Taking bold action to address climate change involves more than accelerating deep decarbonization, it requires adaptations that reduce vulnerability and the risks of climate change in ways that support increased social cohesion, civic participation, and community stewardship—all markers of community resilience. Much can be done to manage maladaptation to current climate conditions without the need for detailed future climate projections. But, for most infrastructure and long-term investments, a more specific understanding of future climate change conditions is useful for driving investment and disinvestment.
Currently, there is a Climate Intelligence Arms Race underway in the private sector that seeks to advance investments and acquisitions of intellectual property and climate services technology.
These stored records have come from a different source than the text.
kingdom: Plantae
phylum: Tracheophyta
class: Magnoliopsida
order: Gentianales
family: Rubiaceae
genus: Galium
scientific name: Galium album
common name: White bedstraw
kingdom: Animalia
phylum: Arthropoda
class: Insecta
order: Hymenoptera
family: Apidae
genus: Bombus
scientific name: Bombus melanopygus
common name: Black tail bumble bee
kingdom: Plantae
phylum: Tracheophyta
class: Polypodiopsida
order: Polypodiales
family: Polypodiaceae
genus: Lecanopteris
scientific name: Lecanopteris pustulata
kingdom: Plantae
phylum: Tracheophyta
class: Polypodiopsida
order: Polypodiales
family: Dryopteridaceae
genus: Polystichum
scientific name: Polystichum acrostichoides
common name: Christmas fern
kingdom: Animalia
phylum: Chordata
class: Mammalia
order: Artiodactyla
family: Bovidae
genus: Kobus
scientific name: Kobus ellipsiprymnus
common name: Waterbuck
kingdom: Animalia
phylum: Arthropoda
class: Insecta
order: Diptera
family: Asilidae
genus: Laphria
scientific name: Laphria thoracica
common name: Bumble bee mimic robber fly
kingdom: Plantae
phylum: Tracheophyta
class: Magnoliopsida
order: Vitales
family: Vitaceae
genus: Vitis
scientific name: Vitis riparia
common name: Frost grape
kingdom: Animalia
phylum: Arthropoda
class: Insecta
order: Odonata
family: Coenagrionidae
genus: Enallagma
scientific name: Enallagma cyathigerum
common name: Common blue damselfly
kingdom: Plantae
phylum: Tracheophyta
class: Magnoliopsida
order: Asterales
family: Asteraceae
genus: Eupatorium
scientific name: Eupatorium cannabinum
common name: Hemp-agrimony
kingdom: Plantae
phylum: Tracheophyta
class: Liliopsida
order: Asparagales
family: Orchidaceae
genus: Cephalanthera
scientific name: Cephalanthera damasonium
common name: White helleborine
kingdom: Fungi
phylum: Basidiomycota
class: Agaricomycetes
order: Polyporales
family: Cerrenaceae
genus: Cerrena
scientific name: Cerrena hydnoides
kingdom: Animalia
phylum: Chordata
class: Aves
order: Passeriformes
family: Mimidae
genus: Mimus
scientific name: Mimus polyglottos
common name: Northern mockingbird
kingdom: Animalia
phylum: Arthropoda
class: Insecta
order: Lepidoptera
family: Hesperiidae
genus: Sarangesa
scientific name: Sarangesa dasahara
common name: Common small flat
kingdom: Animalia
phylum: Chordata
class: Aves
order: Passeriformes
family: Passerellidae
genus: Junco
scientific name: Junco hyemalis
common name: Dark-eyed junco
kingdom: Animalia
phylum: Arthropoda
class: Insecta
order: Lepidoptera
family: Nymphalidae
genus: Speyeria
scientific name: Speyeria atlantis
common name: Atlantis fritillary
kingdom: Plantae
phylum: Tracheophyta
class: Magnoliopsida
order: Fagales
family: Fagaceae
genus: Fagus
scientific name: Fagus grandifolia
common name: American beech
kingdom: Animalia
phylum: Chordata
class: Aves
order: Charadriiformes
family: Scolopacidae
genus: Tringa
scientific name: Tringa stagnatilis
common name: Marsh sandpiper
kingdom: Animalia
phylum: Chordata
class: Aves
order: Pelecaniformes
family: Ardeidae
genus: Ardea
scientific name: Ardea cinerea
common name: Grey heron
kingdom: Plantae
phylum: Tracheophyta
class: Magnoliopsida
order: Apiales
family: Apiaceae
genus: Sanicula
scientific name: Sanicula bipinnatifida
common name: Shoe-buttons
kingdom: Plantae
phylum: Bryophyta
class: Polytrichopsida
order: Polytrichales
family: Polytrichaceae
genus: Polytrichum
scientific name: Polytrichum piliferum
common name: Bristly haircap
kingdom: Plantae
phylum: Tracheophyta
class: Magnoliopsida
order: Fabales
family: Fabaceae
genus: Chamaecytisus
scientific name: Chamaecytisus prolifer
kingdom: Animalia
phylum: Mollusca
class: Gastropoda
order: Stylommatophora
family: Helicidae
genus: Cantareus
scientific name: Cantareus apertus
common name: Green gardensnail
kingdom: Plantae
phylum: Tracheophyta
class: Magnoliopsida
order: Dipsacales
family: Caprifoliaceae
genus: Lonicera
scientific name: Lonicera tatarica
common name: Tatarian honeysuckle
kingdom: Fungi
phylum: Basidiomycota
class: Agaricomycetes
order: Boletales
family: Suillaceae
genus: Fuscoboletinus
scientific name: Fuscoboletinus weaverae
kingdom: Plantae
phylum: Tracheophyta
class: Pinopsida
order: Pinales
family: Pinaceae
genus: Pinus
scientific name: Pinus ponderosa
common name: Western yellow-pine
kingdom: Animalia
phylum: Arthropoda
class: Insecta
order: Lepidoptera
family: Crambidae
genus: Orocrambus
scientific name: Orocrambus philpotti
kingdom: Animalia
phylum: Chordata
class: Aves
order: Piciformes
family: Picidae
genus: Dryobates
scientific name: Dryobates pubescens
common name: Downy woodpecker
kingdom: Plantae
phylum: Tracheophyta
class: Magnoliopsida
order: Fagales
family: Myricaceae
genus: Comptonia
These technologies integrate climate data with observations related to financial assets, supply chains, and a range of financial risk models to increase empirical understanding of climate impacts and to support financial investment decision making.
A recent article in Nature Climate Change by Tanya Fiedler and her Australian colleagues consider the emerging analytic demands of the private sector for reliable climate information driving standardization in disclosure, governance and strategy. The article evaluates the uses and limitations of information currently available from different types of applied climate models and climate services providers, and what they find is worrisome.
The article notes that financial risk analyses consider timeframes from milliseconds to 40 or more years at spatial scales from individual buildings to global supply chains. A wide range of climate attributes (e.g., temperature, precipitation, extreme events, etc.) can indicate risks, and information demands across variables and scales are quite diverse. The authors carefully consider the data available from different types of model experiments (e.g., greenhouse gas forced and observationally initialized simulations) and model types, including various approaches to downscaling.
Their analysis produces a nuanced set of conclusions about the variables and time and spatial scales at which different types of modeling provide useful inputs for financial risk analysis. For some current applications they reach “an uncomfortable assessment” that the use of climate models for assessing climate risk is not valid. They worry that business are inappropriately using data available from a variety of public sources and from climate risk analytics firms with potential serious consequences such as “maladaptation and heightened vulnerability of business to climate change, an overconfidence in assessments of risk, material misstatement of risk in financial reports, and the creation of greenwash.” By extension, an underlying thesis of the Climate Intelligence Arms Race, which Fiedler, et al. cite, is that the risks of maladaptation are even more extreme for public sector stakeholders who often lack the wherewithal to externally validate blackbox models and data to inform long-term capital investments in public infrastructure. When it comes to private sector climate services technology, the need for proprietary investment in R&D needs to be balanced with the public interest in transparent applied climate science that can be externally validated.
Justifiably in our view, these perspectives have received widespread attention in the financial and mainstream media. And that was before the Commodity Futures Trading Commission established a new unit to evaluate climate-related risk, joining other federal financial entities in efforts to understand and price these risks, which only increases the salience of this analysis. It is essential that the scholarly community gives the article similar attention and debate, especially since several of Fiedler et al.’s conclusions call into question current practices of publicly serving diverse types of climate data for application without underlying detailed assessments and guidance for specific applications.
Several of the recommendations made in the article align with the goals of the Science for Climate Action Network (SCAN), including, (i) use-case analysis of “where and when climate projections provide useful information” for applications, (ii) the assessment of various types of climate data and projections using “expert judgment sourced from within the weather and climate sciences,” and, (iii) the “co-evolution of efforts ... to improve the information exchange between risk assessment in industry, finance and climate science.” The Independent Advisory Committee report that led to the launch of SCAN calls for creation of sustained communities of practice including users, climate intermediaries, and Earth, environmental, and social scientists to develop currently missing guidance on application of climate science to design durable solutions to recurring high priority climate challenges.
The risks of climate change are serious and demand rapid and effective action. Fiedler et al. provide important analysis and ideas that will avoid compounding the risks of climate change with the heightened risks of faulty analytics. The point isn’t to slow down implementation but rather to speed up the process of effective implementation that integrates climate science into climate action, whether that is private investment in renewable energy or public infrastructure supporting broader measures of community resilience.